Secara keseluruhan, total nilai impor Sulteng pada Januari 2025 mencapai 616,15 juta dolar AS, menunjukan penurunan sebesar 32,73 persen dibandingkan bulan Desember 2024. Meskipun demikian, neraca perdagangan Sulteng tetap surplus sebesar 1.093,46 juta dolar AS, namun mengalami penurunan 4,70 persen dibandingkan Desember 2024. Namun, jika dibandingkan dengan Januari 2024, nilai neraca perdagangan ini justru meningkat sebesar 29,20 persen.
Analisis Impor Berdasarkan Negara Asal
Empat negara penyumbang impor terbesar ke Sulteng pada Januari 2025 adalah Tiongkok (302,07 juta dolar AS), Afrika Selatan (99,89 juta dolar AS), Federasi Rusia (53,22 juta dolar AS), dan Australia (42,77 juta dolar AS). Dominasi Tiongkok dalam penyediaan barang impor ke Sulawesi Tengah sangat signifikan, menunjukkan ketergantungan ekonomi yang cukup besar terhadap negara tersebut.
Data ini menunjukkan adanya diversifikasi sumber impor, meskipun Tiongkok masih menjadi pemain utama. Peran Afrika Selatan, Federasi Rusia, dan Australia sebagai penyedia barang impor ke Sulawesi Tengah juga patut diperhatikan, menunjukkan adanya upaya untuk mengurangi ketergantungan pada satu negara saja.
Pemerintah daerah perlu memperhatikan tren impor ini untuk merumuskan strategi perdagangan yang lebih efektif dan mengurangi potensi risiko ketergantungan pada negara tertentu. Diversifikasi pasar impor menjadi penting untuk menjaga stabilitas ekonomi daerah.

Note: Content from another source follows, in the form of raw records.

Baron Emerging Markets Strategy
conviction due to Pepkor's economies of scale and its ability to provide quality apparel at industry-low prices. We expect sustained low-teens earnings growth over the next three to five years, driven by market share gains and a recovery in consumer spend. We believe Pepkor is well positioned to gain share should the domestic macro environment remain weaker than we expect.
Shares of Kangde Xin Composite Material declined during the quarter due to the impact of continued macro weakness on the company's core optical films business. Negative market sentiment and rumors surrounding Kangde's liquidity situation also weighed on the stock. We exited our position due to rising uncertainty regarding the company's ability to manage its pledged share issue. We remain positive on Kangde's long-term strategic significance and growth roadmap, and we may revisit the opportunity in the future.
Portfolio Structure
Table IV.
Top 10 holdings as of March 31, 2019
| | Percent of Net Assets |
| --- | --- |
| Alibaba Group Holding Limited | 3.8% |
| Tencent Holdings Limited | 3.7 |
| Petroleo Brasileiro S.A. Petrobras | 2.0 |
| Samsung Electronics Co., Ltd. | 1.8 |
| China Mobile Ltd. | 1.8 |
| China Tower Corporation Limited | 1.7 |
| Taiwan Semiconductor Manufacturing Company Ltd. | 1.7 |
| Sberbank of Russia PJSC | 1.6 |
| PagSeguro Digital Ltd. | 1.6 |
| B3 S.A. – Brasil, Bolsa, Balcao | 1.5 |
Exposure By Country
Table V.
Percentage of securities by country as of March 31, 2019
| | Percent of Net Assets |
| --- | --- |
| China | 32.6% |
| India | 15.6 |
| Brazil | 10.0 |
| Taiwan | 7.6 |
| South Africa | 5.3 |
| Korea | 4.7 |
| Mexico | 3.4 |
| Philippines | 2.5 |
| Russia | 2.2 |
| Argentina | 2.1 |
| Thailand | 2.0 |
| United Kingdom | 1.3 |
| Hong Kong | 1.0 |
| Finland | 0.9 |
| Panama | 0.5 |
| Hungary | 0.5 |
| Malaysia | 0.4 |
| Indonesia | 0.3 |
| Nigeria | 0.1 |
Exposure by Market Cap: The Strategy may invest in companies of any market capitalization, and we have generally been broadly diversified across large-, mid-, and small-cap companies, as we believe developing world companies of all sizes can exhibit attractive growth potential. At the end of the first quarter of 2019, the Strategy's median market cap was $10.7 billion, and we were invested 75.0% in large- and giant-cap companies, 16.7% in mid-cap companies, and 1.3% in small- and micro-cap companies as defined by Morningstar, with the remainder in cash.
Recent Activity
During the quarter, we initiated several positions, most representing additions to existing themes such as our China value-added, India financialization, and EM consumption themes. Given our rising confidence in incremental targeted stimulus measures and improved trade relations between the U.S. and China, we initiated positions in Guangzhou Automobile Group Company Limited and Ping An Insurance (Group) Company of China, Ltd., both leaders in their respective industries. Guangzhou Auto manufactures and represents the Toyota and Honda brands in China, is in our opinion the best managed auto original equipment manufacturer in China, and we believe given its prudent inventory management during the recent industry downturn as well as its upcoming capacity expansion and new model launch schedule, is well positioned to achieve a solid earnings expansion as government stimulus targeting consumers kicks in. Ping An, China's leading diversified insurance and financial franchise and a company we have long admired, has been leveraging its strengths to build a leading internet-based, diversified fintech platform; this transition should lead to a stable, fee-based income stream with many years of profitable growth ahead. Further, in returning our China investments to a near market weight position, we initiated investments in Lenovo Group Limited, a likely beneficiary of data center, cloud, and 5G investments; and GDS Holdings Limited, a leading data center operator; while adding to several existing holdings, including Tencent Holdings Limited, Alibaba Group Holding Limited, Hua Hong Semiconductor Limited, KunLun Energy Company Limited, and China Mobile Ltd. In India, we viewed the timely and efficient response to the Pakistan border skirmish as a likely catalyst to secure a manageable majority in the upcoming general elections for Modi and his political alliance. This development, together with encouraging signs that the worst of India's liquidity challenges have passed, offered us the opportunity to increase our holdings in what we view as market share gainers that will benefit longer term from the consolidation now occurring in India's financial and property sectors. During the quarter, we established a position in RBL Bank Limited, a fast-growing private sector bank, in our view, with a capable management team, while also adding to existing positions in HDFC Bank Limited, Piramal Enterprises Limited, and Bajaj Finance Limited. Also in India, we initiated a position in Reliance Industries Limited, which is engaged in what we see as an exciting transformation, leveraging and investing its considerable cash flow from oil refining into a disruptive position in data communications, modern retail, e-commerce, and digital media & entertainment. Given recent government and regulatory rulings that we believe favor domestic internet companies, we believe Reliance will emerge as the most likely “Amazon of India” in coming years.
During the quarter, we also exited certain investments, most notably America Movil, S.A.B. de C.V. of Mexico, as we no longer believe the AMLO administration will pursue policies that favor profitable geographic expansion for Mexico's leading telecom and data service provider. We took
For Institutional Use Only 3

Distribusi Impor Melalui Pelabuhan
Kabupaten Morowali menjadi pintu gerbang utama masuknya barang impor ke Sulteng pada Januari 2025, dengan nilai impor mencapai 602,36 juta dolar AS atau 97,76 persen dari total impor melalui pelabuhan lain di provinsi tersebut. Hal ini menunjukkan pentingnya peran Pelabuhan Morowali dalam menunjang perekonomian daerah.
Sebaliknya, Pelabuhan Poso mencatat penurunan nilai impor hingga 95 persen dibandingkan tahun 2024. Perbedaan signifikan ini perlu diteliti lebih lanjut untuk mengidentifikasi penyebab penurunan tersebut dan mencari solusi untuk meningkatkan aktivitas pelabuhan.
Pemerintah perlu memperhatikan infrastruktur dan efisiensi operasional di setiap pelabuhan untuk memastikan kelancaran arus barang impor dan mendukung pertumbuhan ekonomi daerah secara merata. Peningkatan infrastruktur dan efisiensi operasional di pelabuhan-pelabuhan selain Morowali sangat penting untuk mengurangi beban Pelabuhan Morowali dan mendorong pertumbuhan ekonomi di daerah lain.
Kesimpulannya, data impor Sulawesi Tengah Januari 2025 menunjukkan dominasi bahan bakar mineral dan peran penting Tiongkok sebagai negara pemasok utama. Meskipun terjadi penurunan nilai impor secara keseluruhan, neraca perdagangan tetap surplus. Pemerintah perlu memperhatikan distribusi impor melalui pelabuhan dan strategi diversifikasi untuk menjaga stabilitas ekonomi daerah.